Update every row below by replacing "locality" with "site" and keeping everything else the same. Leave the pictures out.

______________________________

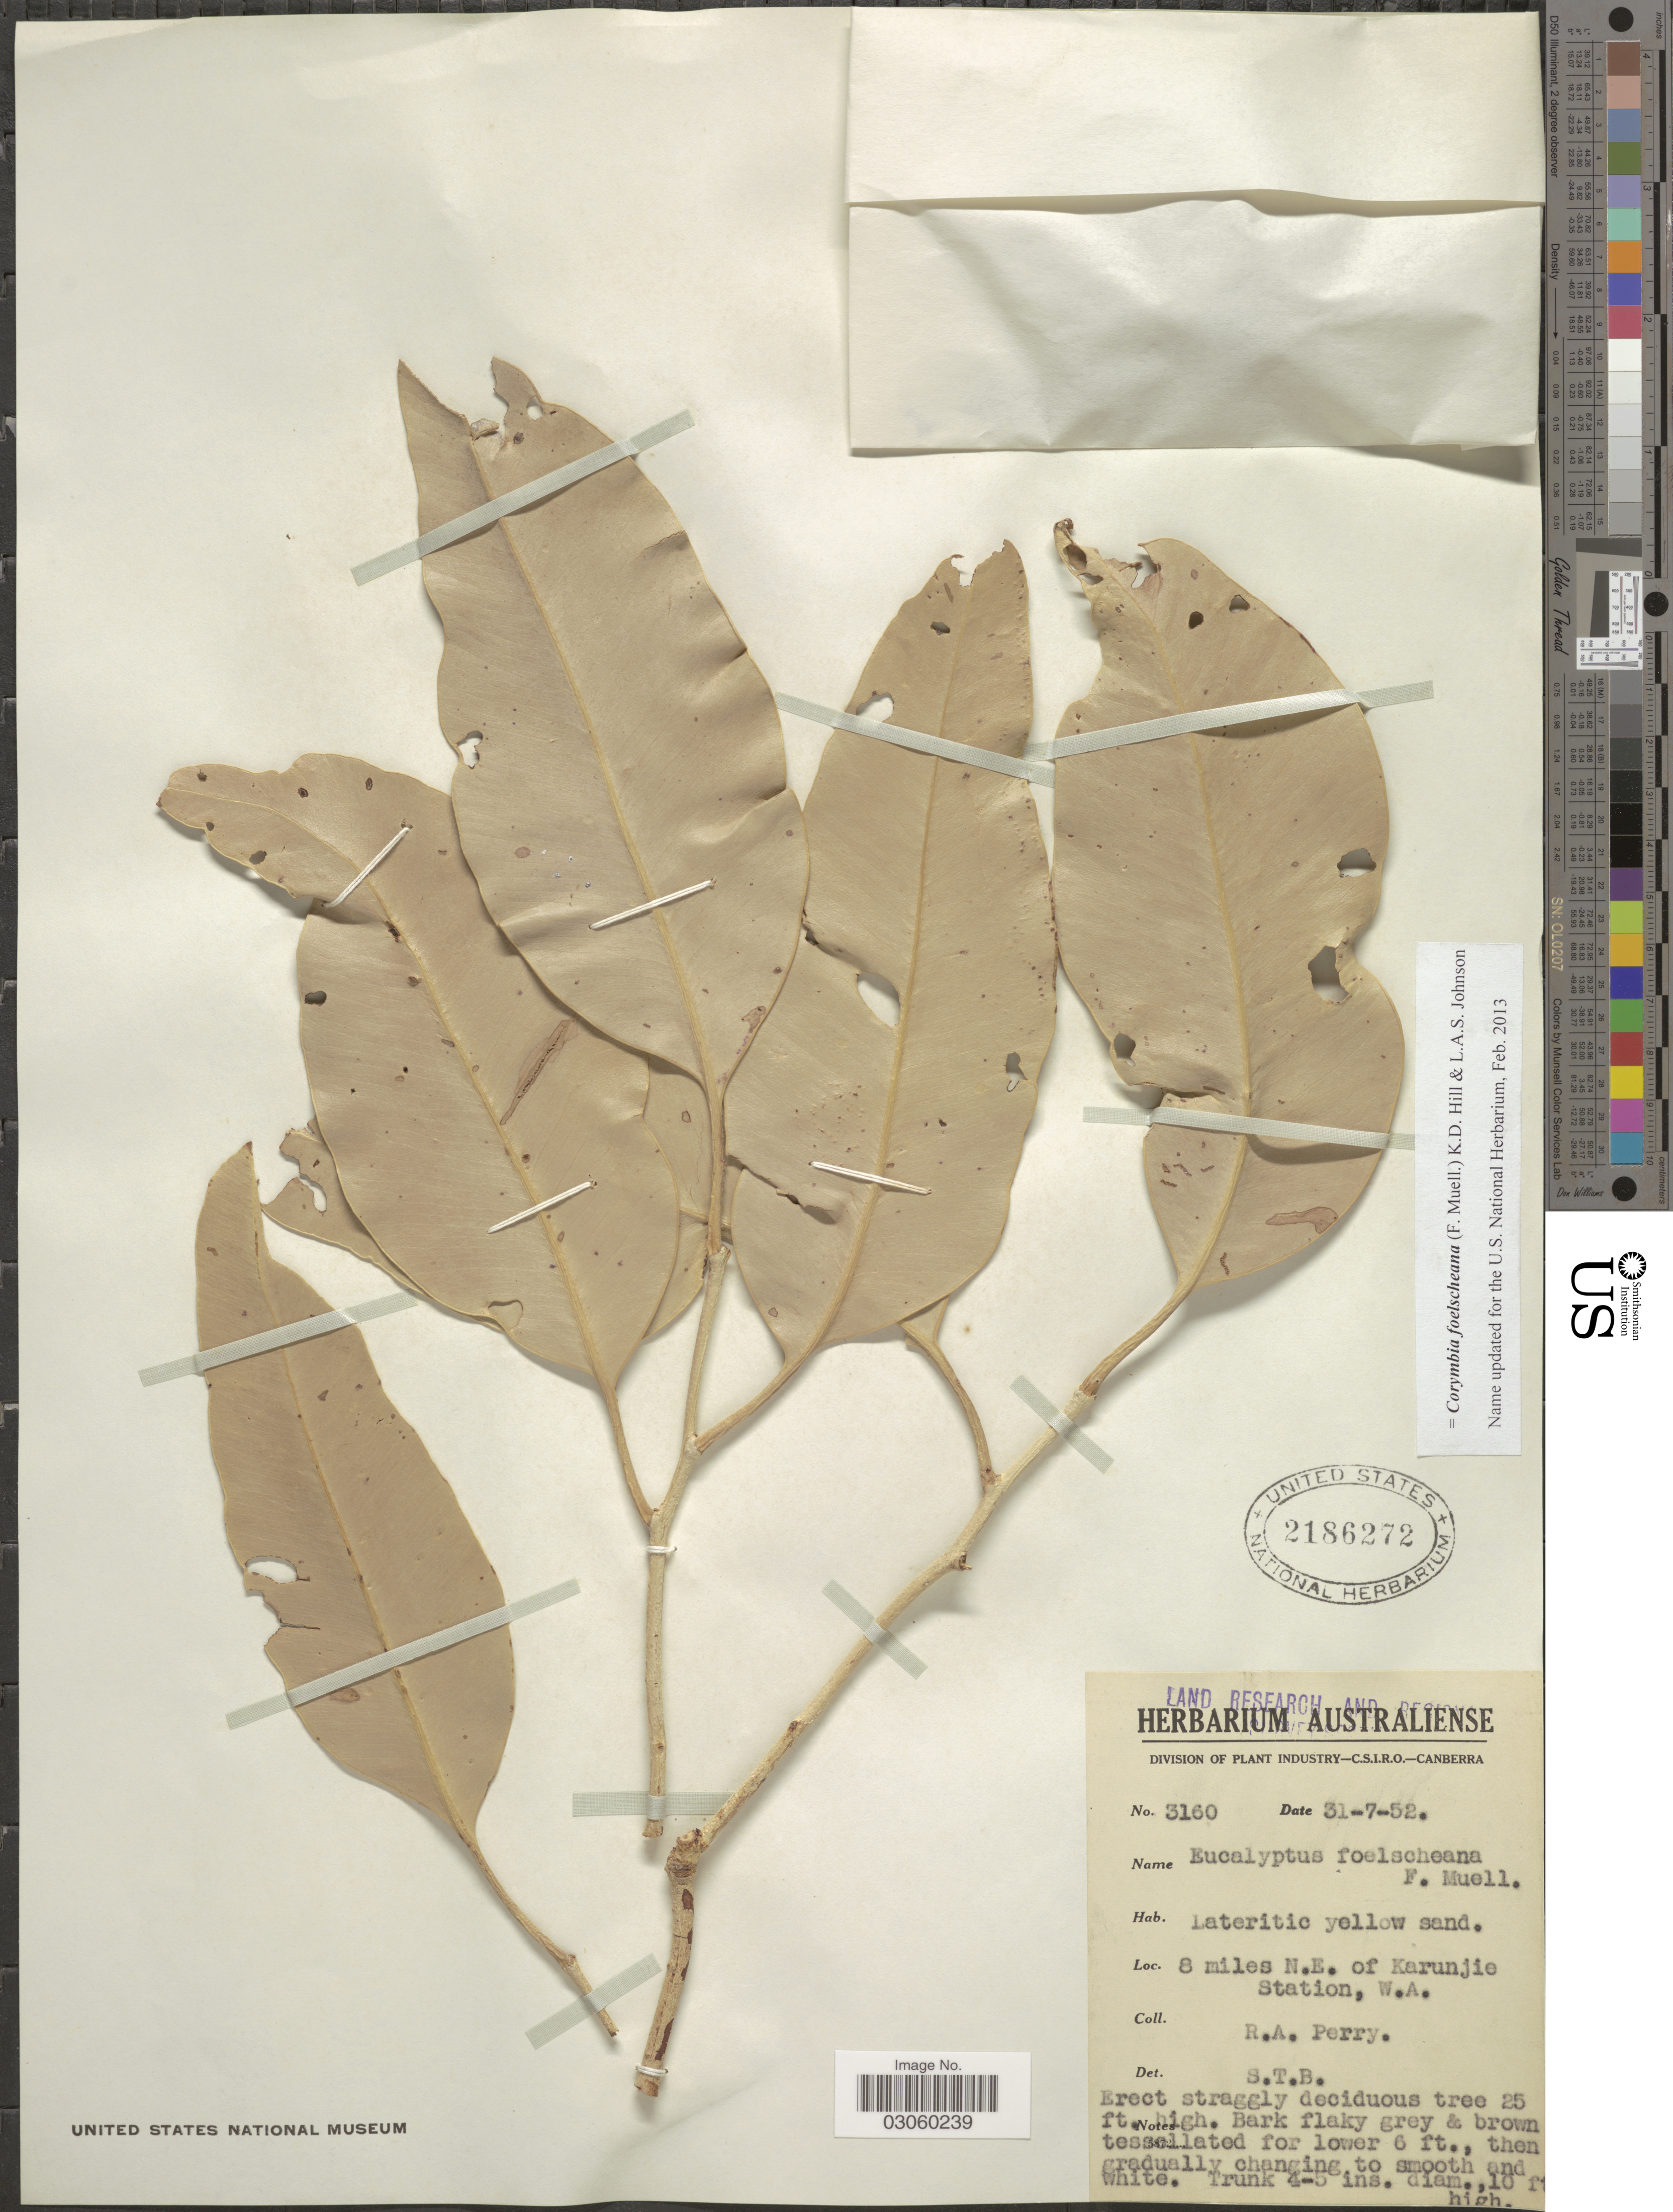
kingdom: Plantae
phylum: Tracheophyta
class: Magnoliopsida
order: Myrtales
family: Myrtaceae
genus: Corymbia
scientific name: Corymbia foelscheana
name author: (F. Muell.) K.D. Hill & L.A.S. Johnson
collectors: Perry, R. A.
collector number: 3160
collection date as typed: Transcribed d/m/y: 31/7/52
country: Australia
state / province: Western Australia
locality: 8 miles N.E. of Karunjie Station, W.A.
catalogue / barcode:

______________________________

**Right answer:**
kingdom: Plantae
phylum: Tracheophyta
class: Magnoliopsida
order: Myrtales
family: Myrtaceae
genus: Corymbia
scientific name: Corymbia foelscheana
name author: (F. Muell.) K.D. Hill & L.A.S. Johnson
collectors: Perry, R. A.
collector number: 3160
collection date as typed: Transcribed d/m/y: 31/7/52
country: Australia
state / province: Western Australia
site: 8 miles N.E. of Karunjie Station, W.A.
catalogue / barcode:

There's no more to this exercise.